Every Fourth of July, the corner of Stillwell and Surf avenues in Brooklyn, New York, is transformed into a media circus, with ESPN broadcasting live an event that for at least an hour.

In past years, tens of thousands of people crowded close, breathing in the odor of fried food mixed with salt air, stepping over thick television cables, hearing the screams of seagulls overhead, to witness it. Boosted by the popularity of competitive eating, the 4th of July contest became “Major League Eating’s Super Bowl, so to speak,” said sportswriter Mark J. Burns in a Forbes column.
It’s a Super Bowl with stars, no less. On Saturday, July 4, 2020, Joey Chestnut, 37, the defending champion, devoured 75 weiners and buns in 10 minutes to win his 13th title. At the 8-minute mark, Chestnut made history by eating his 1,000th career dog.
A former construction manager, Chestnut is believed to earn more than $200,000 a year on the competitive eating circuit.

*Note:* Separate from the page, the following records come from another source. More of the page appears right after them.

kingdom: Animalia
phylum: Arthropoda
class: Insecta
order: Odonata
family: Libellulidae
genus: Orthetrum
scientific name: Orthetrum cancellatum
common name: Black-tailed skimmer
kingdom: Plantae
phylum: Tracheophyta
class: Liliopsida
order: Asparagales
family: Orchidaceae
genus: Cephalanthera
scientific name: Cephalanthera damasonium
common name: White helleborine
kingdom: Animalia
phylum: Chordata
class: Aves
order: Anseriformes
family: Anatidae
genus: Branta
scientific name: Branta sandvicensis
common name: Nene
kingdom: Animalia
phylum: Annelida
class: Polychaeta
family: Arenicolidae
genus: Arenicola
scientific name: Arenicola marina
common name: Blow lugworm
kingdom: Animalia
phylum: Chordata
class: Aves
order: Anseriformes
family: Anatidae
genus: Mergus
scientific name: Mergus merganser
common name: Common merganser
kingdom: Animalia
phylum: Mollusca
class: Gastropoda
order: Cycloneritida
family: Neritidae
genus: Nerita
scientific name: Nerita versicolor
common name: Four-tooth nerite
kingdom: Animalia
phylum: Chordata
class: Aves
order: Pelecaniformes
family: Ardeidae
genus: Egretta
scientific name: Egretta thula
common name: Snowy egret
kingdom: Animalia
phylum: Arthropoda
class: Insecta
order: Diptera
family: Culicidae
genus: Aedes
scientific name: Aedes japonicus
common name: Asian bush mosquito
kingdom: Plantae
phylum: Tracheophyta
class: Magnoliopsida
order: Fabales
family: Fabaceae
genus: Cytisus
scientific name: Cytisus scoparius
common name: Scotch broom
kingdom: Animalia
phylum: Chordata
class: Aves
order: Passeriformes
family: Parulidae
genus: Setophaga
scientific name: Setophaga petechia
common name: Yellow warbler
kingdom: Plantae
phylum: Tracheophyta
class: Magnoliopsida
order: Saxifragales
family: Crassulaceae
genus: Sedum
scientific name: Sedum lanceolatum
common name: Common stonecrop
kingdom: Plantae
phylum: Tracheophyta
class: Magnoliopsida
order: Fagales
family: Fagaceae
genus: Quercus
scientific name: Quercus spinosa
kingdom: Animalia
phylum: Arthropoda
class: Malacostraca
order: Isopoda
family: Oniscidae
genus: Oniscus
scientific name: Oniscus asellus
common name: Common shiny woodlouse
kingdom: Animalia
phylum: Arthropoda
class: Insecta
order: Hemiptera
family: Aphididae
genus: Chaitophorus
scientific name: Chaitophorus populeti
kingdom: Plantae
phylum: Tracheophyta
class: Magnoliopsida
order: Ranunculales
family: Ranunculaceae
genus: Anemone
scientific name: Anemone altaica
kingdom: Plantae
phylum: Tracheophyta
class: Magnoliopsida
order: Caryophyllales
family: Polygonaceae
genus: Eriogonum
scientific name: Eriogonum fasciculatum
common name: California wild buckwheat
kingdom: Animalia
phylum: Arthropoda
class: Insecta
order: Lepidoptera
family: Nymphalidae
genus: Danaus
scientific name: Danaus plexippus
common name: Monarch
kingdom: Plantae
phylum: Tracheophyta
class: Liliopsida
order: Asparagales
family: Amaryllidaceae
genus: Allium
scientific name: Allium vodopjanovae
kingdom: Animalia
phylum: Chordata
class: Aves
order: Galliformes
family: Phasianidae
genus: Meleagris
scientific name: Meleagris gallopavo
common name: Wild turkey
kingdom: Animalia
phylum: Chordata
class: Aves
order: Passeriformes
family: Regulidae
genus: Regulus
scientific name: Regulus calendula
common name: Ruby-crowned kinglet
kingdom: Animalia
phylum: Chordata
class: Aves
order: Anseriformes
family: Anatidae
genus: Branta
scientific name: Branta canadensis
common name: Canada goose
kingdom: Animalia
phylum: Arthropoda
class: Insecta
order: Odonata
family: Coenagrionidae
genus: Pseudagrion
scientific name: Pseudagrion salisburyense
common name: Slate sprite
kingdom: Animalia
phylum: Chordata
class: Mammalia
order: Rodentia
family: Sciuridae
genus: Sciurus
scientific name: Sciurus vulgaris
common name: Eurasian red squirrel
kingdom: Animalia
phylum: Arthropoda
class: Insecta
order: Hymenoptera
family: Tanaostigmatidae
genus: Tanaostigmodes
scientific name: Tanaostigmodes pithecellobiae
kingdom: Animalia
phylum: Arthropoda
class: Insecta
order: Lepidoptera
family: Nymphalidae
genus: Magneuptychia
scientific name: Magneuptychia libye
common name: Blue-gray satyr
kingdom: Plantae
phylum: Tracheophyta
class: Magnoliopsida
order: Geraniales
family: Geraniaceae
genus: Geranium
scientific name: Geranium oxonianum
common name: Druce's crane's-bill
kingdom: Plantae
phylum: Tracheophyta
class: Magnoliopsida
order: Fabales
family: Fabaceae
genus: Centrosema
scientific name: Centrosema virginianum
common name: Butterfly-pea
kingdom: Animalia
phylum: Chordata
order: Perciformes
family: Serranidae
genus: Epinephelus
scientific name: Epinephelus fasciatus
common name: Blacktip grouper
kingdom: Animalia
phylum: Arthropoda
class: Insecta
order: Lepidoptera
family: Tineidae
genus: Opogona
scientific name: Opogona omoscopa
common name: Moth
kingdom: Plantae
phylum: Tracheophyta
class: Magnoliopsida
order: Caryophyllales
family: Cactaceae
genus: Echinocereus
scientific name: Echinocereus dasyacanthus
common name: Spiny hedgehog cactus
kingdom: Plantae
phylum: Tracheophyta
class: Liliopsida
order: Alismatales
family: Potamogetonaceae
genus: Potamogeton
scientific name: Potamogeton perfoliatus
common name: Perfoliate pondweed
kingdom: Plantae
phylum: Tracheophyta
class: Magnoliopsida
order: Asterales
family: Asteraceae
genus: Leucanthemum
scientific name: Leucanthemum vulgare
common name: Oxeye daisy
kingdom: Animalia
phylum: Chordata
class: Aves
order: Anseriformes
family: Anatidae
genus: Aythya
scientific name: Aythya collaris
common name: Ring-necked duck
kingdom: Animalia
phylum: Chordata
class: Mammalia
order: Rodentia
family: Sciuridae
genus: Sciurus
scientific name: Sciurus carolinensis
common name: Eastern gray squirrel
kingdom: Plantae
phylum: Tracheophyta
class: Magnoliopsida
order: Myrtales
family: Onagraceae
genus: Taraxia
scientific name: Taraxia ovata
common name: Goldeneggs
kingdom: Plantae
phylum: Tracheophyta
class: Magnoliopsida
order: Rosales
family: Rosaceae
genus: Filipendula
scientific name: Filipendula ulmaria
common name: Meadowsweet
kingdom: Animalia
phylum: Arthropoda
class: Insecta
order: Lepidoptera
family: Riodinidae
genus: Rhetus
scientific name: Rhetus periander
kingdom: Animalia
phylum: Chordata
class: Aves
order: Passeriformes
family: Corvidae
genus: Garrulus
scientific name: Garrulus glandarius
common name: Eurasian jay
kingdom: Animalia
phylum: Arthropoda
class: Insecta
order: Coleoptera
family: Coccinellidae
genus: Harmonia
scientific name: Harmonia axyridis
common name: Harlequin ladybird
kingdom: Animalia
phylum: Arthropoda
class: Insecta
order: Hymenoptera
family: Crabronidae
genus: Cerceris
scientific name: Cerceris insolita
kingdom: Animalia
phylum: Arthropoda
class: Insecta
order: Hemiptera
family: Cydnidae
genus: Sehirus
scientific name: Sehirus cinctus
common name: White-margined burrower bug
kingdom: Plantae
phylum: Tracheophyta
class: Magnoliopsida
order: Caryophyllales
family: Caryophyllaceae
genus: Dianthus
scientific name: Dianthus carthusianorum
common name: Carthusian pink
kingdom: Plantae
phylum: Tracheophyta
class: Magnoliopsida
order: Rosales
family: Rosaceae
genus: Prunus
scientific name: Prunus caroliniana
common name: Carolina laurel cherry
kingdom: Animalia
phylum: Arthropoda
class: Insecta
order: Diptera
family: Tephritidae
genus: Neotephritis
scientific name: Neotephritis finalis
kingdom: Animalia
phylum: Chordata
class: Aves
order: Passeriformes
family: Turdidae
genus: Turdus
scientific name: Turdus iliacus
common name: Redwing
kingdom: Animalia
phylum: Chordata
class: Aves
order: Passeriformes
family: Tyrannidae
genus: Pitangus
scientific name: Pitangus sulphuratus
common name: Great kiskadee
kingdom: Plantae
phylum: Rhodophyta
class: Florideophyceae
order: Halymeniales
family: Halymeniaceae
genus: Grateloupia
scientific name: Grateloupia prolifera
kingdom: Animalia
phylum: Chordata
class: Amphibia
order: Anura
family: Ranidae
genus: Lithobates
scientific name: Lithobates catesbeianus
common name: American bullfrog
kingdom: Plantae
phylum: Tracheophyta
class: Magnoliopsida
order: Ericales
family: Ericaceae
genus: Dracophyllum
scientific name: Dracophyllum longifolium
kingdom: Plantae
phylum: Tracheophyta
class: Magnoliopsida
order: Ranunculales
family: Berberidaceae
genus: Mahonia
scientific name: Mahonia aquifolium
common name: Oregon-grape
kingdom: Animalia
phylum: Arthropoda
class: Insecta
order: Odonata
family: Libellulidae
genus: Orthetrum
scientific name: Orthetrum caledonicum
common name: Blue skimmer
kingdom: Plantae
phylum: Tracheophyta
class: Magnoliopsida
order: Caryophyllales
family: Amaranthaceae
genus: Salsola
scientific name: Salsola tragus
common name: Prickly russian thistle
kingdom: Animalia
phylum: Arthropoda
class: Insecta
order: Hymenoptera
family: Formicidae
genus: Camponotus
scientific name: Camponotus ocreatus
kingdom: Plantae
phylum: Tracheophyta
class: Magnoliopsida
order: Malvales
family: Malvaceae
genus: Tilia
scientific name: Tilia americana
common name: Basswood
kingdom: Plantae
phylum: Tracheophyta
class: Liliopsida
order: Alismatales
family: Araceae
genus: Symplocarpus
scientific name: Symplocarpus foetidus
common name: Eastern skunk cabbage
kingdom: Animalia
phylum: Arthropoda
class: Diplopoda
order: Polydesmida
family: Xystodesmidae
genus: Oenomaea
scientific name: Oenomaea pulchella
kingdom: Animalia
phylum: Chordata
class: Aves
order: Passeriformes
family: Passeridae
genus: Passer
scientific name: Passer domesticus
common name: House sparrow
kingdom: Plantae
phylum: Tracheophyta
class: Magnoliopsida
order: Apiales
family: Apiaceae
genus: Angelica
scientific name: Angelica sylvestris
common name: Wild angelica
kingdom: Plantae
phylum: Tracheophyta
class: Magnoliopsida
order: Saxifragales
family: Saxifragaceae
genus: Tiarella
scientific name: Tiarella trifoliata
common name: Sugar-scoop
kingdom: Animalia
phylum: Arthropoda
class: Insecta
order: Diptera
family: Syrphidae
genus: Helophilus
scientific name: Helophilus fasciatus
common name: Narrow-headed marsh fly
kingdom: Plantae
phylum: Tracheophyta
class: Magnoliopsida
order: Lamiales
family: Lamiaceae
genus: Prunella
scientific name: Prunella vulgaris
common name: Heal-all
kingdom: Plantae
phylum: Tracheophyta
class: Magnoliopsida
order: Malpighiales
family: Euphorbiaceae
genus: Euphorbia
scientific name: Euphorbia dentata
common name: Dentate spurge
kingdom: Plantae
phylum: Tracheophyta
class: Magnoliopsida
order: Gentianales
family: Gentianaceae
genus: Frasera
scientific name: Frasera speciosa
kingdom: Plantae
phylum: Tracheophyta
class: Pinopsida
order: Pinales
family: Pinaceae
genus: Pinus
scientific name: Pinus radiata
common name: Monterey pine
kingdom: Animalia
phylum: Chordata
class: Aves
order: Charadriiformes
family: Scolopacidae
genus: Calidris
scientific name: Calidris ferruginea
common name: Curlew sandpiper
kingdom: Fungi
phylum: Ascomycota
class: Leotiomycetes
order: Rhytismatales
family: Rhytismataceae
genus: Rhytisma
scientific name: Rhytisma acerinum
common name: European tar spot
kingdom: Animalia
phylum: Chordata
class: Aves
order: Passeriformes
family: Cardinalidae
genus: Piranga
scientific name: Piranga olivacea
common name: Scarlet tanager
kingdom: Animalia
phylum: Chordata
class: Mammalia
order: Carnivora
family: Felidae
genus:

One wonders what the man who started it all — Nathan Handwerker — would make of this feat today.
In 1916, he launched what became a hot dog empire with a small stand on the same corner. A near-illiterate shoemaker’s son accustomed to 18-hour workdays, at 19 he had left Poland and a family that hovered on the brink of starvation to follow his dream. “We were seven brothers and six sisters and we didn’t have a lot to eat,” says Handwerker in the excellent 2015 documentary Famous Nathan.

That Nathan Handwerker should end up a beloved fixture of Coney Island is perhaps not so surprising, for this stretch of beach in southwest Brooklyn drew the most audacious of all dreamers for decades.